Don’t let the fact that this unique little gem of a film has been slotted into the dreaded “Family Film” category. Popovich and the Voice of the Fabled American West is crammed to bursting with witty gags, slapstick daredeviltry, and heart to spare.
Just as important, it’s a quirky, old-school tale of dreamers and doers, long odds and sure bets, and madcap tomfoolery that recalls comedic forebears Buster Keaton and Charles Chaplin at their dynamic best.
The titular Popovich is, in real life, Gregory Popovich of the Popovich Comedy Pet Theater, a touring performance group employing trained animals and based out of Las Vegas. That’s the fact behind this kid-friendly cinematic fiction, which casts Popovich as a down-and-out version of himself. Working odd jobs and busking on the seedier streets of Vegas, Popovich runs afoul of his trailer-park landlord and the local animal ordinances, a situation that drives the engagingly simple plot and results Popovich’s unlikely team-up with a bevy of other Vegas street performers in equally dire straits.
Chief among them are the Space Mime (Mike Thompson) and a pair of sword-wielding Samurai Elvises (G. Scott Thompson and Bob Shaughnessy), a trio that might as well have wandered in from Lance Mungia’s 1998 cult action-comedy Six-String Samurai. (For sure, the two films share a similar anything-goes vibe; Samurai’s ghost of Elvis is here replaced by the “Voice of the Fabled American West” incarnated as a mysterious John Wayne impersonator replete with six-shooters and matching stallion.)

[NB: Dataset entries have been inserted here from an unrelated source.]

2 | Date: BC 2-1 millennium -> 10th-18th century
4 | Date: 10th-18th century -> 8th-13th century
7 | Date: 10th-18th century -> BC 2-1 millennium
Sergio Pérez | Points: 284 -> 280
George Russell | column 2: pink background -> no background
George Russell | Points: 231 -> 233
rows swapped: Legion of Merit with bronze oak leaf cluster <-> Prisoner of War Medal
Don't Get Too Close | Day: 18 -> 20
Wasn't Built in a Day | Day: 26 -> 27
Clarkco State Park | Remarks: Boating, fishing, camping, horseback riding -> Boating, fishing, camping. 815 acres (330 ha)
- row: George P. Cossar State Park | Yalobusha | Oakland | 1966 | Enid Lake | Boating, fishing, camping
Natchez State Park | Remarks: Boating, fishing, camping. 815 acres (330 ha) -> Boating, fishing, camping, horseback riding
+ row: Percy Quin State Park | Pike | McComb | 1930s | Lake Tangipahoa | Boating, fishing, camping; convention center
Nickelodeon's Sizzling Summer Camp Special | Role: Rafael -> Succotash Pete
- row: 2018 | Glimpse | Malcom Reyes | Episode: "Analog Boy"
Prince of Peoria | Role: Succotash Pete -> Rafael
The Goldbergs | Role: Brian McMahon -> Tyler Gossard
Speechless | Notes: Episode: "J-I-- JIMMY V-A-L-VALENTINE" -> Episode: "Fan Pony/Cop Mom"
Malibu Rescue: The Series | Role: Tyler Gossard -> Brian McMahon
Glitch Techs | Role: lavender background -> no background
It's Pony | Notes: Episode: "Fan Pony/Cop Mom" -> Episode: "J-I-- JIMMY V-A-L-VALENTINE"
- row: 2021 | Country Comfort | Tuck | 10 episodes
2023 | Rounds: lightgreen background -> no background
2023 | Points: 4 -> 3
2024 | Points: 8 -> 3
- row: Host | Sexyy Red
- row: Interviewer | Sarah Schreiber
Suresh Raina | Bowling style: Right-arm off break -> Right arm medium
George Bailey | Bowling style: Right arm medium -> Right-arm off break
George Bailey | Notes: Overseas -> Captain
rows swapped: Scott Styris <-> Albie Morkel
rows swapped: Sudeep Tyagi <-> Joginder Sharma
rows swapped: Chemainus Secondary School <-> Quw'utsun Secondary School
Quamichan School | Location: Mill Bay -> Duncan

The real stars of the show are, no surprise, the acrobatic Popovich and his many trained animals, who are considerably more hilarious and, yep, touching when going through their paces than any film review can make them seem. I shudder to think what the Animal Liberation Front will have to say about Popovich’s four-legged buddies, but the film’s genuine charm and good will should outweigh any concerns ani-moms and PETA-pops about Gregory Popovich’s joyful menagerie. Co-directors Jerry and Mike Thompson have created something downright magical here, and while there may be a couple of moments that might, at best, be called “hokey,” the film as a whole is a triumph of good-natured can-doism, with an emphasis on treating all creatures, great and small, with love, compassion, and the occasional pratfall.